Дальше проблески: полумрак детской комнаты, восковое личико, слабо освещенное синей лампадкой, прилипшая к лобику прядка волос, стеклянные, полуприкрытые веками васильки… И… и… страстно рыдающая, бьющаяся на груди у сестры Дашенька-мать…

Кругом горячечная суматоха людей…

«И кому теперь это нужно?..»

А Петр в это время плавал на «Выборге». Не подозревая о семейной трагедии Данилыча. он звал его к себе — веселиться.

Начавшаяся война с Турцией заставила оборвать все пиры и забавы.

Начались молебствия.

По домовым молельням, монастырям и церквам отправлялись торжественные службы «о победе и одолении супостатов». С хмельным туманом в голове «от вчерашнего» истово били земные поклоны государевы люди перед тяжелыми, блистающими окладами, закрывающими россыпями рубинов, жемчугов, изумрудов хрупкую живопись икон строгановского письма. Жены и дочери их, не устоявшие против искушения одеваться в немецкое платье, спешили успокоить совесть свою завещаниями, чтобы их похоронили в русских сарафанах; одна перед другой старались, жертвовали церквам, монастырям, богатые «воздухи», пелены, унизанные жемчугом, самоцветами, ибо ничем нельзя лучше, считали, почтить спасителя, божью матерь, угодников, как украсив их лики чудодейственными каменьями: курбункулами, что светят в темноте, шафирами, кои улучшают зрение, хризолитами, отгоняющими тоску, берилами, кои делают человека храбрым, аметистами, избавляющими от пьянства. Ездили к благочестивым старцам каяться в превеликих соблазнах.
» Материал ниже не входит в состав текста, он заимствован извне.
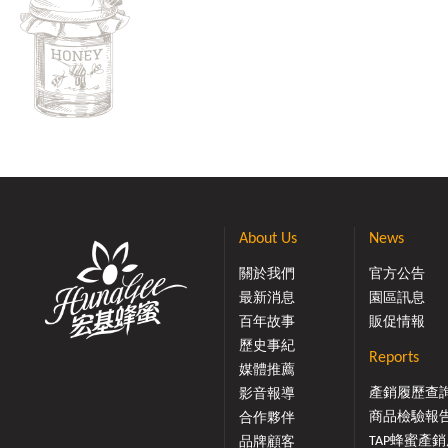
About Us
News
關於我們
官方公告
最新消息
園區訊息
百年故事
販促情報
歷史事紀
Reports
媒體推薦
產銷履歷查
影音報導
商品檢驗報
合作夥伴
TAP蜂蜜產銷履
品牌顧客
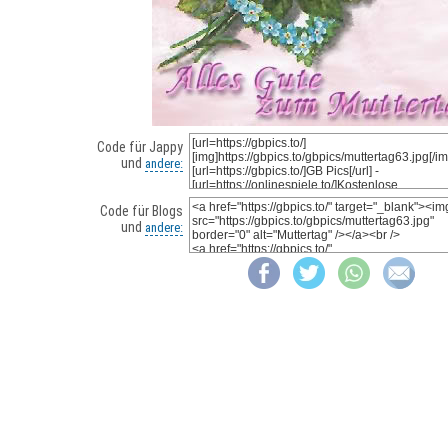
Code für Jappy
und
andere:
Code für Blogs
und
andere:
«Ибо всё, еже в мире, похоть плотская и похоть очес и гордость житейская, несть от бога, — полагали благочестивые люди, — а ведомо всем, от латынского Запада, где люди от веры истинной заблудились». Бия себя в грудь, сокрушались такие: «Бога забыли!..»
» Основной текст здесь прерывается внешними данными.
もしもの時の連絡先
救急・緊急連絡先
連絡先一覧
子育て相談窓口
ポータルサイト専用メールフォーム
Петр же сокрушался, осматривая солдатские ботфорты и башмаки.

— Теплая, сухая нога для солдата, — считал, — корень воинского крепкостоятельства!

Часто с искаженным злобой лицом, как буря, врывался к Данилычу.

— Смотри! — тыкал чуть ли не в самый нос губернатора ощерившийся рыжий гвардейский сапог. — В один месяц истрепался!.. А принимали, поди, двадцать пять лоботрясов!

— И забраковать нельзя, — пожимал плечами привыкший к таким вспышкам Данилыч, — Товар не перегорелый, не гнилой…

— А… а… — захлебывался Петр, вырывая ботфорт из рук губернатора, — а… в первый же дождь подошва под ногой разъезжается! Это как?! — швырял сапог в сторону, потрясая кулаками. — Ка-ак! Может такой солдат воевать?!

Падал в кресло, хватался за голову.

— На кого… ну на кого могу положиться?!

Войска против турок Петр решил вести сам. Встретив новый, 1711 год в Петербурге, он 17 января отбыл в Москву, поручив Меншикову управлять всем Петербургским краем и завоеванными областями.

Екатерина последовала за Петром.

Проезжая через Польшу, Петр узнал о незаконных; самоуправных поступках Данилыча. «Николи б я от вас того не чаял, — написал он Меншикову оттуда. — Зело удивляюсь: что обоз ваш слишком год после вас мешкает [в Польше], к тому же Чашники [местечко] будто на вас отобраны. Зело прошу, чтобы вы такими малыми прибытками не потеряли своей славы и кредиту. Прошу вас не оскорбиться о том, ибо первая брань лучше последней».

Дошло это до Дарьи Михайловны. Доходило до нее такое и раньше, но обычно омрачения такие рассеивались или, вернее, заглаживались самим же виновником их. Она ведь верила в своего Алексашеньку, она ведь знала его. Теперь же, после такого письма самого государя, беспокойство не проходило, и мучительное чувство какой-то особо щемящей тоски, все разрастаясь, захватило ее. «Удивительно, — недоумевала она, — почему он не рассказал мне об этом, почему я узнаю о таком от других?» Было раньше ведь, каялся он и, случалось, пытался оправдываться, не перед ней, так хоть перед самим собой. А теперь вот таится. Но еще больше ее удивляло, зачем ему нужно было идти на такие вот скрытные происки, так-то вот страшно лукавить, взваливать на себя такое тяжелое бремя? Ведь сам же он не раз говорил: «Будешь лукавить, так черт задавит». И как это все у него получалось!.. Об этом-то мог бы он ей рассказать. В чужих-то ведь землях мало ли что может статься. Ведь там всё не так: и другие обычаи, и люди иные, и не так говорят, и по-своему веруют… Приходилось-таки поискать изворотов: как найтись, обойтись?.. Но он утаил, ничего не сказал.